Have you ever seen a baby ginkgo before?

Dogs




Dogwood, and...

Buckeye?




Not sure what kind of buckeye this is. Interestingly, later in the day, in a front lawn on Van Brunt in Red Hook, of all places, saw a definite red buckeye, but I didn't have my camera at that time.

Green-Wood details




Cherry snowfall and a mulberry leaf

Chestnuts




Green-Wood Horse Chestnuts.

Wednesday, May 9, 2007

The last unleaved trees of the year




A hybrid oak and a caucasian wingnut, both in the BBG. These pictures are from mid-March. After this, there will only be fully leaved trees on this blog until the fall. But I like these trees and thought you should be introduced to them.

Monday, May 7, 2007

Aliens among us



This hard fat pea of a gall (?) on this young oak leaf looks like bad news.

Dawn Redwood bark



This deciduous conifer is an ancient relative of the sequoia and redwoods. It was thought to be extinct, known only in the fossil records, until 1941 when they were discovered growing in a small mountainous area in China. Now they're back in the land they once roamed (so to speak). Washington Avenue.

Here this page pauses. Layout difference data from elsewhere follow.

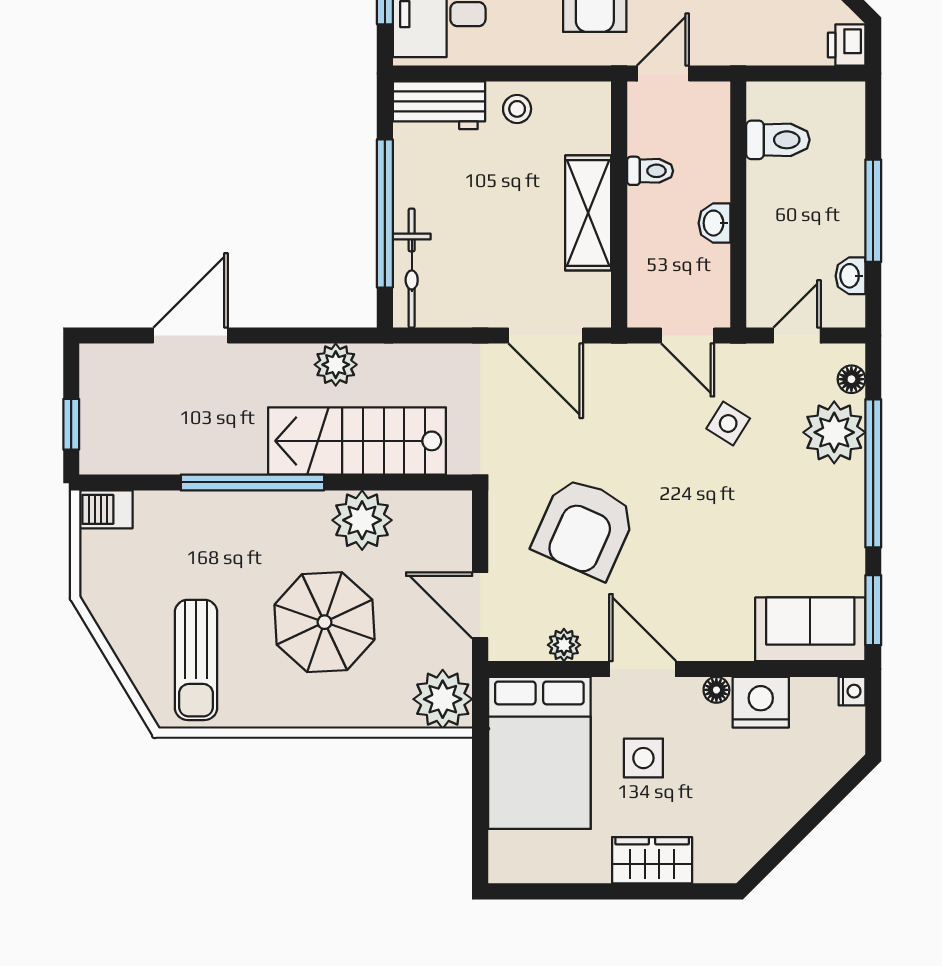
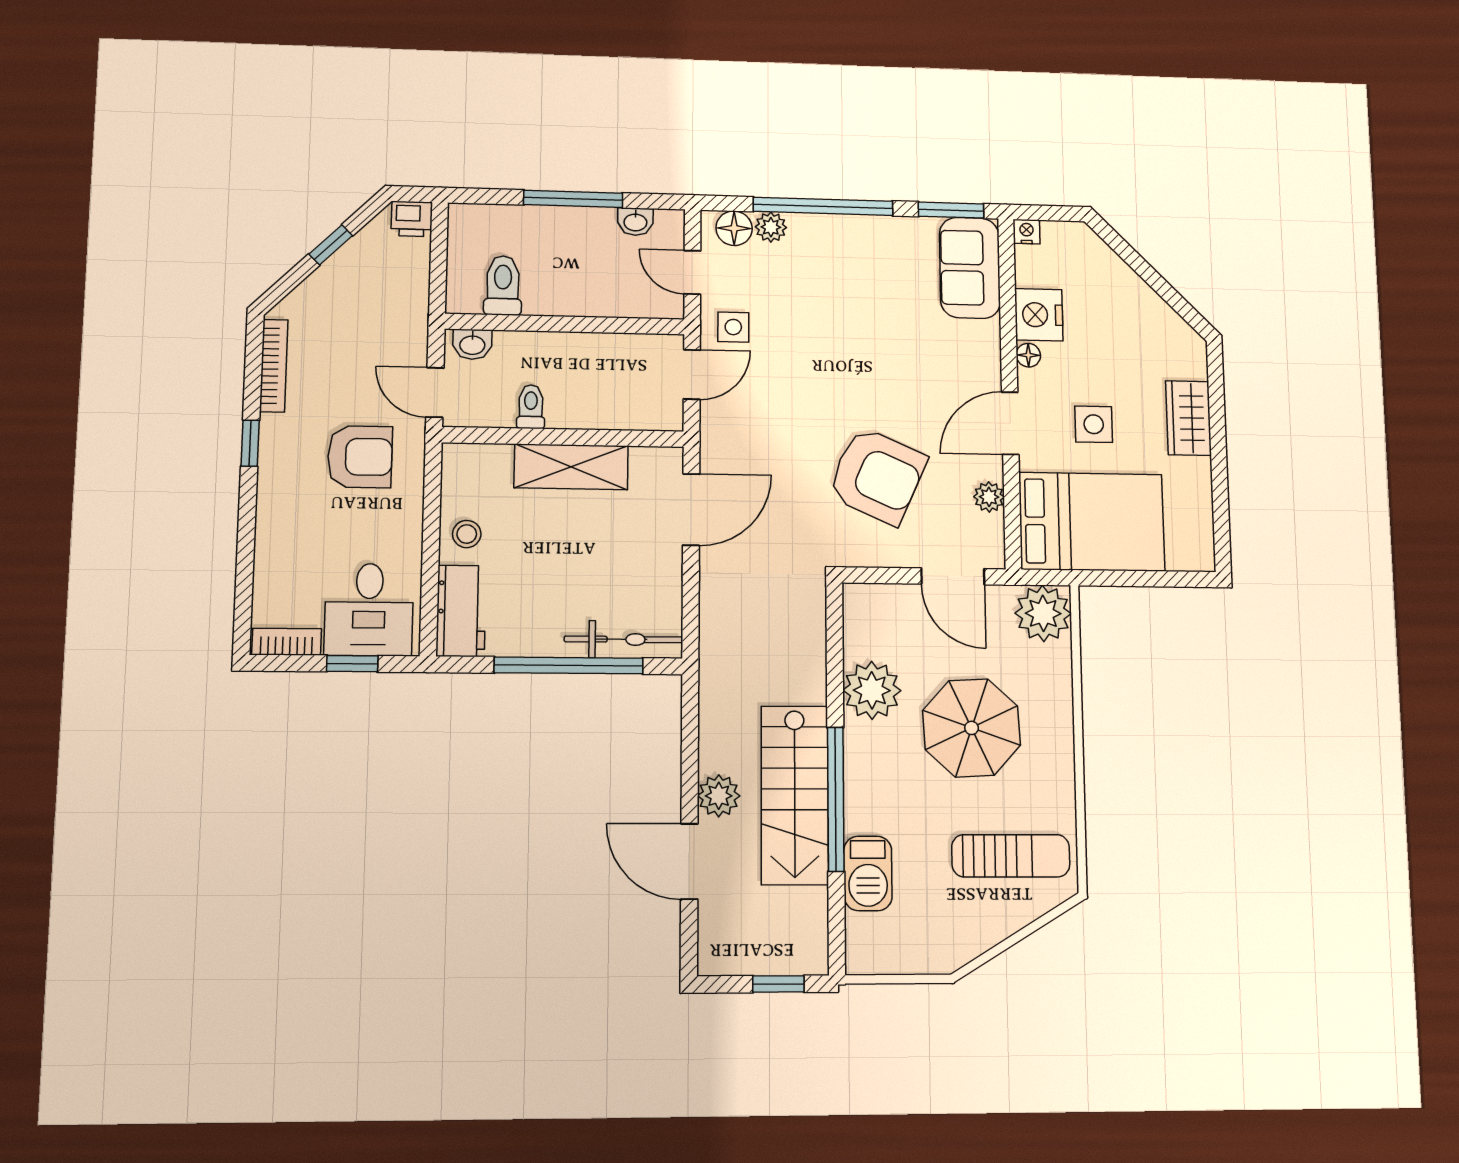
washbasin: (714, 223) -> (472, 344), moved
plant: (336, 365) -> (719, 796), moved
floor lamp: (851, 379) -> (734, 228), width x1.37, depth x1.37
side table: (728, 424) -> (733, 327), moved, turned -32
plant: (834, 432) -> (771, 227), width x0.53, depth x0.53
stairs: (357, 441) -> (795, 795), moved
barbecue: (106, 509) -> (868, 873), moved, width x1.38, depth x1.27
door: (480, 605) -> (953, 576), hinge flipped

A Tree Gets Planted in Brooklyn




The Arborist showed us how to plant a balled and burlaped tree along Washington Avenue outside the BBG. It's a serviceberry, also known as shadbush, Amelanchier laevis. Did you know that most roots are within 18 inches of the surface?

Cherry, apple?



Also from Nantucket: Anna's Lane in 'Sconset is lined with these, usually a good place to find orioles and hummingbirds.

Lichen?



Being a particularly damp place, the island is very friendly to lichens, mosses, mildews, etc.

Nantucket trees

Island pines



A copse of pitch pines, pinus rigida, on Nantucket. This species of tree was introduced to the island in the 1840s. They're nicely resistant to the drying effects of salt spray. (It's a tough neighborhood for trees.) Also their thick bark is resistant to fire.